----- Selected passage

Wheatley School

Seventh grade students tour Garfield Street landmarks
Posted on 03/06/2019
Students learn about the Tuskegee Airmen, black military pilots during WWII, from Vietnam veteran Alan Johnson.

Poplar Bluff Junior High seventh graders toured Wheatley School, Rattler’s Grocery and Pleasant Hill Missionary Baptist Church—all of which are listed on the National Register of Historic Places—to learn about the cultural significance of the landmarks within the community. 

The English class recently read “The Watsons go to Birmingham” about the civil rights movement, and then on Tuesday, Feb. 26, had the privilege of hearing from local black leaders about their firth-hand experiences growing up through integration, in recognition of Black History Month.

“School was everything; it was the hub of the community,” recalled Carolyn Cooper, who retired from teaching at Junior High after 34 years. She noted that going from home life out into society “was like living in two different worlds.”

----------
----- Extracted material

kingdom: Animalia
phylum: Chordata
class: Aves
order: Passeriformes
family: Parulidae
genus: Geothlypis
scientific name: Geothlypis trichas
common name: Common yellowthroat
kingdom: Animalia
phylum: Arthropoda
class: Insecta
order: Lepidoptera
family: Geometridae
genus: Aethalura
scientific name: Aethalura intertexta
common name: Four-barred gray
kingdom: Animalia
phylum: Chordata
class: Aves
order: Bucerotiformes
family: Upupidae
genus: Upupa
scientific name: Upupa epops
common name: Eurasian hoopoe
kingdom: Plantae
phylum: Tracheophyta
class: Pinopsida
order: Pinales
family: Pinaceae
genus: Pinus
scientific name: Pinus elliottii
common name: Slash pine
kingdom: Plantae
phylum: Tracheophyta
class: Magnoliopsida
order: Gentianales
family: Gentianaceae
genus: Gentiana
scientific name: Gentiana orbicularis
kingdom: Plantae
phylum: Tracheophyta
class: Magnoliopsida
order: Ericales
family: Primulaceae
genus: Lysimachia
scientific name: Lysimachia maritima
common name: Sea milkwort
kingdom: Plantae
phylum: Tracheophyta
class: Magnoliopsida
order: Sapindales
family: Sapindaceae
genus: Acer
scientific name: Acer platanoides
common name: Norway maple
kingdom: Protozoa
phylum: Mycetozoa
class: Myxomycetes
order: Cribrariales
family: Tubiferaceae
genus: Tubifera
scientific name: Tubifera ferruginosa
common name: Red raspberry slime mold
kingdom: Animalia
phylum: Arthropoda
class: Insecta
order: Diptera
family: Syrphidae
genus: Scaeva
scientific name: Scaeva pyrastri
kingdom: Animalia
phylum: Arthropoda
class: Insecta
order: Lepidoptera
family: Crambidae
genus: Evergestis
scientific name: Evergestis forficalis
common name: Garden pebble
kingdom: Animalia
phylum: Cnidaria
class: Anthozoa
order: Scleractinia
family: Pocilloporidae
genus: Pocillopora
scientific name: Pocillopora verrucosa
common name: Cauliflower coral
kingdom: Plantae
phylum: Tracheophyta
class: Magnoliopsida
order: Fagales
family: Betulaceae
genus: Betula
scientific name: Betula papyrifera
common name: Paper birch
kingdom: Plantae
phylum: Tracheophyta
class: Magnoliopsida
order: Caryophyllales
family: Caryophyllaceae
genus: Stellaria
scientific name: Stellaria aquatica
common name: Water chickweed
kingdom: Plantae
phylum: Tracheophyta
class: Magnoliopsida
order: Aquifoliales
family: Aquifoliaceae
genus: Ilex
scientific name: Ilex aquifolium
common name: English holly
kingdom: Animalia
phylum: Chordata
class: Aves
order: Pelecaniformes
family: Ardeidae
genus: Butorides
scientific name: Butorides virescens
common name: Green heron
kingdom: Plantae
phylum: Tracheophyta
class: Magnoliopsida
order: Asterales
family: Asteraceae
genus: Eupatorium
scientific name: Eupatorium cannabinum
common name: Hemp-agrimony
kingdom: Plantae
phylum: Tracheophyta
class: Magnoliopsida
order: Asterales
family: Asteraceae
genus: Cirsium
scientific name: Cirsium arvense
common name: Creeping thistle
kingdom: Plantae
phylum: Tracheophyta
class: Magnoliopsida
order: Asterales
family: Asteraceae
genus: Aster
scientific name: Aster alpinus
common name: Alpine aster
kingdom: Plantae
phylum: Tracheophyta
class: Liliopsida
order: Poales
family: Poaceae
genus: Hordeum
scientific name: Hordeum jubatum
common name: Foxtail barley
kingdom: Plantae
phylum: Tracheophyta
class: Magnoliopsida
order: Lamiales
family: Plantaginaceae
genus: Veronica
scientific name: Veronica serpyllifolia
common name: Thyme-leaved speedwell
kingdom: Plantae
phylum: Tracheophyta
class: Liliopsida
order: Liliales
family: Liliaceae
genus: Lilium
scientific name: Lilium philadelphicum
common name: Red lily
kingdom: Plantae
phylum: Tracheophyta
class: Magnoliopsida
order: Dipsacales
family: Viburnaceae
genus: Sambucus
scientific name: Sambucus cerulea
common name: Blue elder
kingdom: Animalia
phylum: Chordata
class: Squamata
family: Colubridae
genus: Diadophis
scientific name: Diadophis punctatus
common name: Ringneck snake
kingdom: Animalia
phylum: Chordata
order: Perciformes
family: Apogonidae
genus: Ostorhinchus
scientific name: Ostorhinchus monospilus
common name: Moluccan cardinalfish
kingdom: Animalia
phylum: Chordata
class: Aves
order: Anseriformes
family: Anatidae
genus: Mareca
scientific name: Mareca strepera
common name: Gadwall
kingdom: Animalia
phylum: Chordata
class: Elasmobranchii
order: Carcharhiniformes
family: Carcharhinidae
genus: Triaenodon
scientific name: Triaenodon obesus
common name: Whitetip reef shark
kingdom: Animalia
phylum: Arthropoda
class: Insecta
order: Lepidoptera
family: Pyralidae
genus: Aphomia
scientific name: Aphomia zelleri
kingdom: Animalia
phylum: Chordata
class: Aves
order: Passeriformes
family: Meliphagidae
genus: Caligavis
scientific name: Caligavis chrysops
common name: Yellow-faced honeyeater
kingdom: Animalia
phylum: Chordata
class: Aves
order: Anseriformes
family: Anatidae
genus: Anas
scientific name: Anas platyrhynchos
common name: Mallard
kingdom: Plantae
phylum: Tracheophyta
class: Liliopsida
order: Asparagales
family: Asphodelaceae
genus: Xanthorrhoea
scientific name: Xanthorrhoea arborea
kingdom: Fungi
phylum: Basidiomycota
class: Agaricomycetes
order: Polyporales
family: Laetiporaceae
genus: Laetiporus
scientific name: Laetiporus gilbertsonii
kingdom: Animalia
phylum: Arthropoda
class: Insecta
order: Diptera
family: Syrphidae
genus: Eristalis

----------

● About this task
Can you continue the article about the Poplar Bluff seventh graders touring the Garfield Street landmarks, picking up after its last sentence?

● Response area
Cooper was a graduate of the Wheatley Class of 1957, the last year before integration took effect within the Poplar Bluff school system beginning with upperclassmen at the secondary grade level. This was three years following Brown vs. the Board of Education, the milestone United States Supreme Court decision that established equal education in public schools.

She was accompanied by another lifelong educator, Genell Cole, who attended school for one year at Wheatley in the seventh grade before transferring to Junior High. “They prepared us intellectually… but not emotionally,” Cole said. “Suddenly, I was the only little black child in class, like Ruby Bridges.”

During a tour of the old classrooms upstairs—now a museum—Colvin McDonald shared about the legacy of the Wheatley Tigers, the school basketball team he was a member of prior to attending PBHS as a senior during the year of integration.

McDonald informed students that the varsity Tigers won the first state championship for Poplar Bluff in 1937 through the Missouri State Negro Interscholastic Athletic Association. Before blacks and whites competed in sports together, he said, they would occasionally scrimmage against the Mules outside of the public eye. “We beat those guys most of the time,” McDonald claimed. 

Serving as chaperone for the day, Tammie Newman, a Junior High communication arts teacher, shared how she attended fifth and sixth grade at Wheatley when the building was a neighborhood school within the R-I district in the mid-1970s, showing the students her former classrooms.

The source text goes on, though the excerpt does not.